A different kind of child abuse was on display in Circus School, a Chinese film that recalls the unflinching verite style of Frederick Wiseman. Filmmakers Jing Guo and Ke Dingding had apparently (and surprisingly) unlimited access to the Shanghai Circus school, where the astonishing Chinese acrobats who regularly tour the world are trained. It’s no shock to learn that their skills come from years of hard training. But watching as these children are tossed through the air and contorted into positions unnatural to the human body (to say nothing of the psychological abuse on display), you have to seriously wonder if such skills are worth the price they pay.
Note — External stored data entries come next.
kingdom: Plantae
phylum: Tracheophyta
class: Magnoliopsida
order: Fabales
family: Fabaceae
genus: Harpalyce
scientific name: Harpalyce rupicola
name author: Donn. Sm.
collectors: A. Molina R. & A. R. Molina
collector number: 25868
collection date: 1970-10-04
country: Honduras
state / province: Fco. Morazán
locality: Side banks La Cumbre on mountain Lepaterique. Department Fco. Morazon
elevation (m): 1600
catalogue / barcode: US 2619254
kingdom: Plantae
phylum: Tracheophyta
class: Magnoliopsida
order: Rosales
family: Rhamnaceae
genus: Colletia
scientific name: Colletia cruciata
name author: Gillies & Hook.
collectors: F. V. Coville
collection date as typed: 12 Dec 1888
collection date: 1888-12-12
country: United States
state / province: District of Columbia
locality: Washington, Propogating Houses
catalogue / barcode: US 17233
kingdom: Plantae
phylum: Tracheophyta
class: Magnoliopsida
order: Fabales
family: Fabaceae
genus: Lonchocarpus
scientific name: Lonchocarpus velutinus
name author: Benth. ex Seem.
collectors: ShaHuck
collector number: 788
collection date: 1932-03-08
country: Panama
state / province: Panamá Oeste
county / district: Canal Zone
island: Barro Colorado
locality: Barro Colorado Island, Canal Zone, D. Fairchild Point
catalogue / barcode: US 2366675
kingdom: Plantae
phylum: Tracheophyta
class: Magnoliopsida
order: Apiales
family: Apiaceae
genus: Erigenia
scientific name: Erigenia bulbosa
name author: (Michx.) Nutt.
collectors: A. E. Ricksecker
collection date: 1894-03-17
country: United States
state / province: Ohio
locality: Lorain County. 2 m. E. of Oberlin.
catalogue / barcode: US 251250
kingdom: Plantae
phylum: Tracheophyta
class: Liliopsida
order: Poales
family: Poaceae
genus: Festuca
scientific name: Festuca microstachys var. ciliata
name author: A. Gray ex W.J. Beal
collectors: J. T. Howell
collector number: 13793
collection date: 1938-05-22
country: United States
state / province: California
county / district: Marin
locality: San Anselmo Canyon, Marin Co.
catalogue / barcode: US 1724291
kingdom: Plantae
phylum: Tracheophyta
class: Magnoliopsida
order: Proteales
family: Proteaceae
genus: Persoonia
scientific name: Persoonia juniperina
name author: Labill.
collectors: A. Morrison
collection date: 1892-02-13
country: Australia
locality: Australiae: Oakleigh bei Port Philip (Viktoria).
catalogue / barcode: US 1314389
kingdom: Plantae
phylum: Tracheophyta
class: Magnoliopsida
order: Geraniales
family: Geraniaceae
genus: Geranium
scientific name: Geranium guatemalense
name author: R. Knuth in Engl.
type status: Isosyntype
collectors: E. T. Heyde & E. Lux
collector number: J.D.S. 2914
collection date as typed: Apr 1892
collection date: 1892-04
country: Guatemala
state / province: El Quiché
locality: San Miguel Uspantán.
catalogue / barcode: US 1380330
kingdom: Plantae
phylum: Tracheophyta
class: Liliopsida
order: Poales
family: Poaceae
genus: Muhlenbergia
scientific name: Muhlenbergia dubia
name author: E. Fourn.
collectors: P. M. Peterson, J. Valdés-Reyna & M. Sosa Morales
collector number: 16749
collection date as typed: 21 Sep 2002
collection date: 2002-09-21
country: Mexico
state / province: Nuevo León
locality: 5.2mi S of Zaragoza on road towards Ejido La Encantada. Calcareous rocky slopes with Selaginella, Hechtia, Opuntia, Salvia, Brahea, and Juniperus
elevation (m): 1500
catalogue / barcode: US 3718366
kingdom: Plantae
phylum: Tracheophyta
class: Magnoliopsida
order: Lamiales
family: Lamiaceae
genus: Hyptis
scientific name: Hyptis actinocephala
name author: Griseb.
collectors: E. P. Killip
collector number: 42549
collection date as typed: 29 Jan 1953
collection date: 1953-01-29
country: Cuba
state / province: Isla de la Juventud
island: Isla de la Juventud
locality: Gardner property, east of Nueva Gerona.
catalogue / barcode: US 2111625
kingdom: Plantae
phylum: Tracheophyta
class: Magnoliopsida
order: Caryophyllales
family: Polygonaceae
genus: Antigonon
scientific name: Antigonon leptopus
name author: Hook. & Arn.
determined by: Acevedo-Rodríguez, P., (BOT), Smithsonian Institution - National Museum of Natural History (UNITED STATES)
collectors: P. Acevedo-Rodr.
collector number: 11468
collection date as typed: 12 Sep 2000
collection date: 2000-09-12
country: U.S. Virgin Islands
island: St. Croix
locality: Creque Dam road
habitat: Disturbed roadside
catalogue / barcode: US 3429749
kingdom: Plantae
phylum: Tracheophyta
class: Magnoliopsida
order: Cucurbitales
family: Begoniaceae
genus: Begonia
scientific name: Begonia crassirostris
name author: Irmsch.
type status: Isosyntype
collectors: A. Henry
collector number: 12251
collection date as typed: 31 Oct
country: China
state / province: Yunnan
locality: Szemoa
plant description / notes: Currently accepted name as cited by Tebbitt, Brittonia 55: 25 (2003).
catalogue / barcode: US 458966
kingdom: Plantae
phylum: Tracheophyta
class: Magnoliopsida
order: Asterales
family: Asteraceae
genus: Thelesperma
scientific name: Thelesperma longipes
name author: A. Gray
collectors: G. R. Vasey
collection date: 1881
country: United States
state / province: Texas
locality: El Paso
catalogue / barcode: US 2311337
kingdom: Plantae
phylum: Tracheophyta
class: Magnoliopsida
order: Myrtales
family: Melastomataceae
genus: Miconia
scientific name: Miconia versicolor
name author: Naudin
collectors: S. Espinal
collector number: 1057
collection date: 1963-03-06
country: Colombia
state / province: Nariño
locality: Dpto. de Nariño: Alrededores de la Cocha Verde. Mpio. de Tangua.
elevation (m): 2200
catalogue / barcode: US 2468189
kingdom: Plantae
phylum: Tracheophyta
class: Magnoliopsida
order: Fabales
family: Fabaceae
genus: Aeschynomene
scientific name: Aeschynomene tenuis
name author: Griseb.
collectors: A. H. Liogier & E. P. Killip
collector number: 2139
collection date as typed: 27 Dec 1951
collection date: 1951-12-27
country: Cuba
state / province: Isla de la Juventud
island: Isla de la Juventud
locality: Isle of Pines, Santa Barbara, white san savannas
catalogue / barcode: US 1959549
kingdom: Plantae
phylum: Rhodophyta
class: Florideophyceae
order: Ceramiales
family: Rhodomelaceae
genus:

Of course, not every documentary film on display was about the dark side of life. The delightful German entry Echoes of Home looks at three Swiss performers who work in that oddest of the vocal arts, yodeling. I was surprised to learn that, far from being a hidebound art, yodeling has a wide variety of styles ranging from traditional to freeform performers who make Bjork sound like Doris Day. Parents, send your kids to yodeling classes now and they’ll be on top of the next big thing in music! Well, maybe.
Scott Walker was once the next big thing—as part of the Walker Brothers, he was a huge star in England in the mid 1960s with hits like “The Sun Ain’t Gonna Shine Anymore” and “Make It Easy on Yourself.” But he didn’t much care for stardom, and after an early solo career fizzled out he retreated, becoming the most infamous rock recluse this side of Syd Barrett. That he cooperated with the making of Scott Walker: 30 Century Man will astonish those of his fans who have kept up with his increasingly idiosyncratic and dark recent work (three albums since 1984). That he doesn’t give up much in the way of personal information will be less surprising (a reference to his past “imbibing,” an admission that he always has nightmares). Still, as lovingly directed by Stephen Kijak (Cinemania), it’s a good introduction to a cult figure still largely waiting to be discovered in the US.
As for plumbing the depths of the human soul, though, the most daring film I saw had to be Zoo. It is based on a news story that you may have tried to put out of your mind if you heard it in July 2005, about a Seattle man who died after having sex with an Arabian stallion. That’s not a metaphor—we’re talking an actual, four-legged horse here. I will immediately reassure you that director Robinson Devor is not out to provide cheap thrills, not even cheap thrills gussied up with a highbrow tone. He obtained interviews with the dead man’s friends, a circle of men who shared his predilection, but recreates them with actors. We see them generally in shadows, which matches the way they speak—seldom directly addressing he subject of zoophilia, but mostly talking about their isolation from other people. Obviously not for all tastes, it’s an unsettling film that opens a corner to a forbidden desire and makes us wonder whether we’re satisfied with what we see.